Recreational fishing industry leaders discussed many potential challenges during the 2-1/2-hour event at the Soldotna Regional Sports Complex in Alaska and ultimately put forward a vision of growth for the recreational fishing community.
Panelists focused on the value of anglers as the economic drivers of the “user pays, public benefits” system of American conservation funding.
Through license fees, excise taxes on tackle and boating equipment and private donations, anglers contribute more than $1.5 billion annually to aquatic habitat restoration projects, a number that far exceeds any other user group.
These contributions, in conjunction with the manpower contributions that anglers provide as volunteers on habitat restorations projects, provided a message that resonated with the legislators in attendance.
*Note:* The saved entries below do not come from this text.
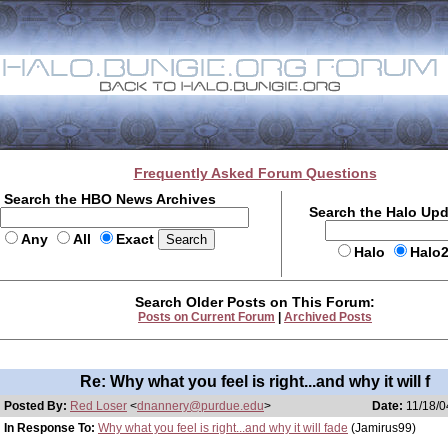
Frequently Asked Forum Questions
Search the HBO News Archives
Search the Halo Up
Any
All
Exact
Halo
Halo
Search Older Posts on This Forum:
Posts on Current Forum
|
Archived Posts
Re: Why what you feel is right...and why it will f
Posted By:
Red Loser
<
dnannery@purdue.edu
>
Date:
11/18/0
In Response To:
Why what you feel is right...and why it will fade
(Jamirus99)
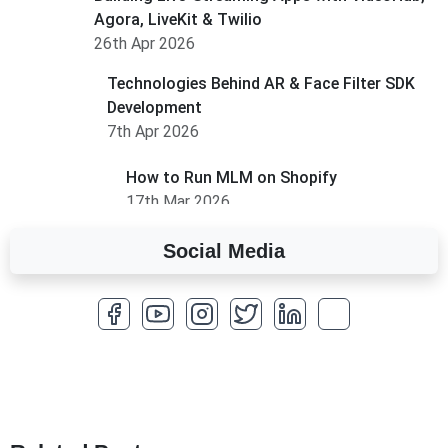
Agora, LiveKit & Twilio
26th Apr 2026
Technologies Behind AR & Face Filter SDK
Development
7th Apr 2026
How to Run MLM on Shopify
17th Mar 2026
Social Media
A Complete Overview of Fields in Odoo 19
27th Jan 2026
How to Optimize a WordPress Website
25th Jan 2026
What Are Seeders in Laravel?
19th Jan 2026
“The perspective that this roundtable [lends] to where we’re going with sportfishing — not only here in the state of Alaska, but nationwide — is an important one,” U.S. Sen. Lisa Murkowski, R-Alaska, co-chairwoman of the Senate Oceans Caucus, said in a statement. “We know that here within this region this economy booms when fishing is strong … it allows us to have the economic base that is meaningful and significant, so that economic benefit is there.”
Murkowski joined Joe Balash, chief of staff for Sen. Dan Sullivan, R-Alaska, and a panel that focused on a long-term view of recreational fishing and the strategies necessary to ensure continued growth of the sport. Together the panel put forward a vision in which recreational anglers are given appropriate consideration under the law in line with their cultural, economic and conservation effects.
The panel signaled a change in strategy for the growing recreational fishing coalition, one that presents a unified front for communication, advocacy and lobbying in order to better protect American anglers.
“Each panelist drove home the consistent theme of unity for our industry,” said Martin Peters, the panel’s moderator and the government relations manager for Yamaha Marine Group. “Unity among anglers. Unity among sportsmen. And ultimately, unity among all users of America’s waterways, regardless of how they fish, where they fish or why they fish.”
The panel’s championing of recreational anglers did not come at the expense of any other marine user group. In fact, the panel’s discussion culminated in Peters’ closing remarks, as he called for stakeholders to come together in pursuit of common benefits.
“If I were offering my advice and counsel to anyone engaged in issues surrounding recreational fisheries, I would advise them to pursue a mutual gains approach to resolving the problem,” he said, “and I think that we recreational anglers should sit down with commercial anglers, and that would be my hope for the next 20 years.”